ADM started cutting trees, some suspected by protestors to be close to 100-years-old, to begin construction on Lot 7, formerly the Dorval Municipal Golf Course. Photo: (Sara King-Abadi/TC Media)

 

A group of environmental activists secured a meeting in Ottawa in an effort to stop the Dorval Municipal Golf Course from becoming an airport security checkpoint. Save Our Green Spaces are seeking an environmental assessment for Lot 7 and hoping that the federal government will stop Aéroports de Montréal (ADM) from felling trees until it has been completed.

“If we lose it in a fair fight, that’ll be one thing,” said Don Hobus, a member of the group who met with the Canadian Environmental Assessment Agency (CEAA) on Tuesday to make a case for the green space.

The hope is that the CEAA will in turn present to the Environment minister and the government will step in, at least temporarily, to stop any more changes to the golf course until an evaluation is completed.

The group believes that it is required under the lease of the land before changes to the golf course can be made, but was never undertaken.

Lot 7 is not required to have an environmental assessment, according to vice-president of public affairs for ADM, Christiane Beaulieu. “It absolutely not mandatory because it is an airport development,” she explained.

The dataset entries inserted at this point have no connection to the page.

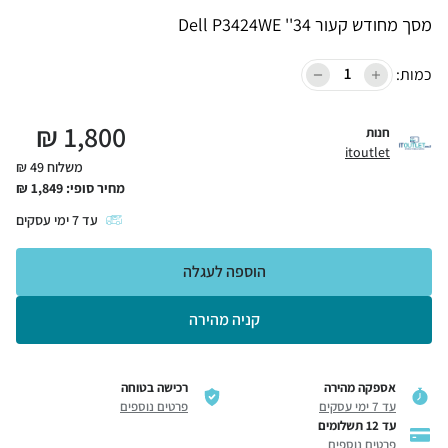
מסך מחודש קעור Dell P3424WE ''34
כמות:
₪
1,800
חנות
itoutlet
משלוח 49 ₪
מחיר סופי:
1,849
₪
עד
7
ימי עסקים
הוספה לעגלה
קניה מהירה
אספקה מהירה
רכישה בטוחה
עד 7 ימי עסקים
פרטים נוספים
עד 12 תשלומים
פרטים נוספים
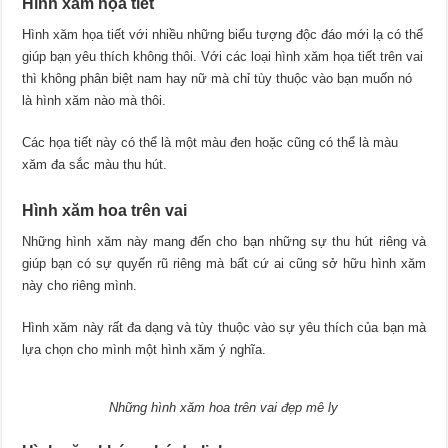
Hình xăm họa tiết
Hình xăm họa tiết với nhiều những biểu tượng độc đáo mới lạ có thể
giúp bạn yêu thích không thôi. Với các loại hình xăm họa tiết trên vai
thì không phân biệt nam hay nữ mà chỉ tùy thuộc vào bạn muốn nó
là hình xăm nào mà thôi.
Các họa tiết này có thể là một màu đen hoặc cũng có thể là màu
xăm đa sắc màu thu hút.
Hình xăm hoa trên vai
Những hình xăm này mang đến cho bạn những sự thu hút riêng và
giúp bạn có sự quyến rũ riêng mà bất cứ ai cũng sở hữu hình xăm
này cho riêng mình.
Hình xăm này rất đa dạng và tùy thuộc vào sự yêu thích của bạn mà
lựa chọn cho mình một hình xăm ý nghĩa.
Những hình xăm hoa trên vai đẹp mê ly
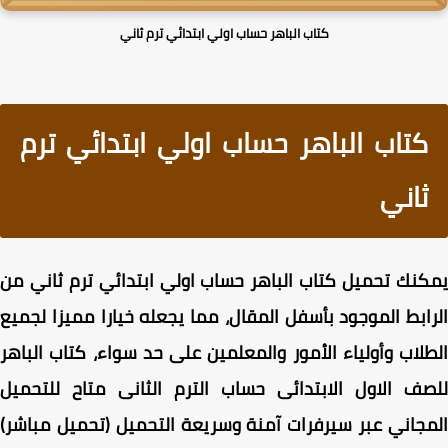
كتاب الباهر حساب اولي ابتدائي ترم ثاني
كتاب الباهر حساب اولي ابتدائي ترم
ثاني
نك تحميل كتاب الباهر حساب اولي ابتدائي ترم ثاني من
ابط الموجود بأسفل المقال، مما يجعله خيارا مميزا لجميع
لاب وأولياء الأمور والمعلمين على حد سواء، كتاب الباهر
ف الاول الابتدائى حساب الترم الثانى متاح للتحميل
جاني عبر سيرفرات آمنة وسريعة التحميل (تحميل مباشر)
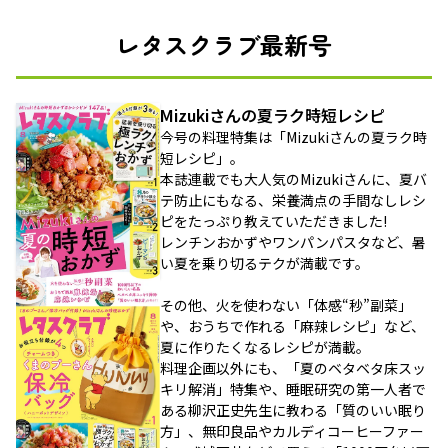
レタスクラブ最新号
Mizukiさんの夏ラク時短レシピ
今号の料理特集は「Mizukiさんの夏ラク時
短レシピ」。
本誌連載でも大人気のMizukiさんに、夏バ
テ防止にもなる、栄養満点の手間なしレシ
ピをたっぷり教えていただきました!
レンチンおかずやワンパンパスタなど、暑
い夏を乗り切るテクが満載です。
その他、火を使わない「体感“秒”副菜」
や、おうちで作れる「麻辣レシピ」など、
夏に作りたくなるレシピが満載。
料理企画以外にも、「夏のベタベタ床スッ
キリ解消」特集や、睡眠研究の第一人者で
ある柳沢正史先生に教わる「質のいい眠り
方」、無印良品やカルディコーヒーファー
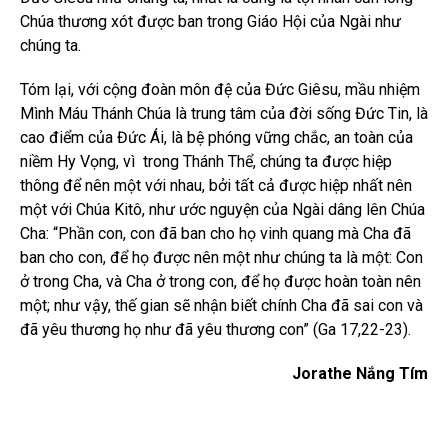
Chúa thương xót được ban trong Giáo Hội của Ngài như
chúng ta.
Tóm lại, với cộng đoàn môn đệ của Đức Giêsu, mầu nhiệm
Mình Máu Thánh Chúa là trung tâm của đời sống Đức Tin, là
cao điểm của Đức Ái, là bệ phóng vững chắc, an toàn của
niềm Hy Vọng, vì trong Thánh Thể, chúng ta được hiệp
thông để nên một với nhau, bởi tất cả được hiệp nhất nên
một với Chúa Kitô, như ước nguyện của Ngài dâng lên Chúa
Cha: “Phần con, con đã ban cho họ vinh quang mà Cha đã
ban cho con, để họ được nên một như chúng ta là một: Con
ở trong Cha, và Cha ở trong con, để họ được hoàn toàn nên
một; như vậy, thế gian sẽ nhận biết chính Cha đã sai con và
đã yêu thương họ như đã yêu thương con” (Ga 17,22-23).
Jorathe Nắng Tím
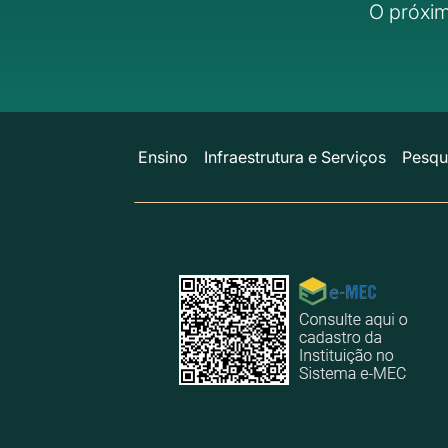
O próxim
Ensino
Infraestrutura e Serviços
Pesqu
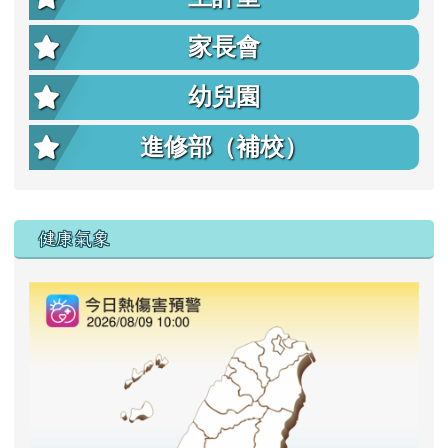
家長會
幼兒園
進修部（補校）
右邊區域內容
健康氣象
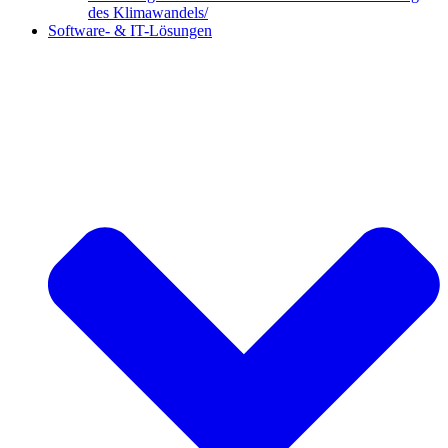
des Klimawandels/
Software- & IT-Lösungen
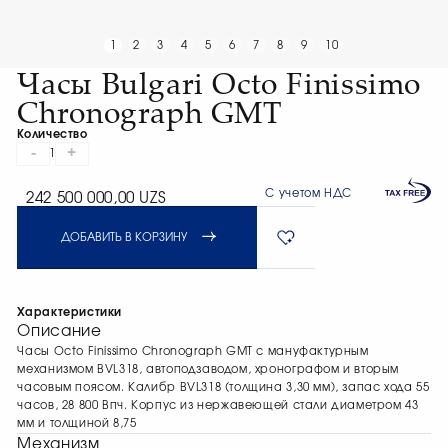
1
2
3
4
5
6
7
8
9
10
Часы Bulgari Octo Finissimo
Chronograph GMT
Количество
-
+
1
С учетом НДС
242 500 000,00 UZS
ДОБАВИТЬ В КОРЗИНУ
Характеристики
Описание
Часы Octo Finissimo Chronograph GMT с мануфактурным
механизмом BVL318, автоподзаводом, хронографом и вторым
часовым поясом. Калибр BVL318 (толщина 3,30 мм), запас хода 55
часов, 28 800 Впч. Корпус из нержавеющей стали диаметром 43
мм и толщиной 8,75
Механизм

The lot is to be transformed into one of four non-passenger screening vehicles security checkpoints by each main entrance required by the International Civil Aviation Organisation, she explained. “You have to build them where it’s required and where it makes more sense so that everything is more fluid.” ADM has a deadline of April 1, 2017 to complete the project.

Tree cutting

Save Our Green Spaces is also alleging that ADM began cutting trees illegally while an injunction was in court, something the airport says is untrue.

Two injunctions—one on Dec. 2015 and one on April 8—to spare the golf course have been denied. “Nothing was preventing us from cutting the trees a few days before [April 8] because the same injunction in December was denied by the judge,” said Beaulieu.

After the April injunction was denied, Save Our Green Spaces turned out on April 13 to peacefully protest in front of the lot to show they were not giving up. “It’s a matter of presence and showing our disappointment in the airport and the government,” Hobus said at the protest.

Trees on the site are between five and 75 years old, according to a response from ADM to a Sierra Club news release, though some protestors suspect they are older.

ADM intends to keep a 25-metre strip of woodland between Thorncrest Ave. and the lot, as well as a 185-m buffer zone between the residential and the aircraft parking areas.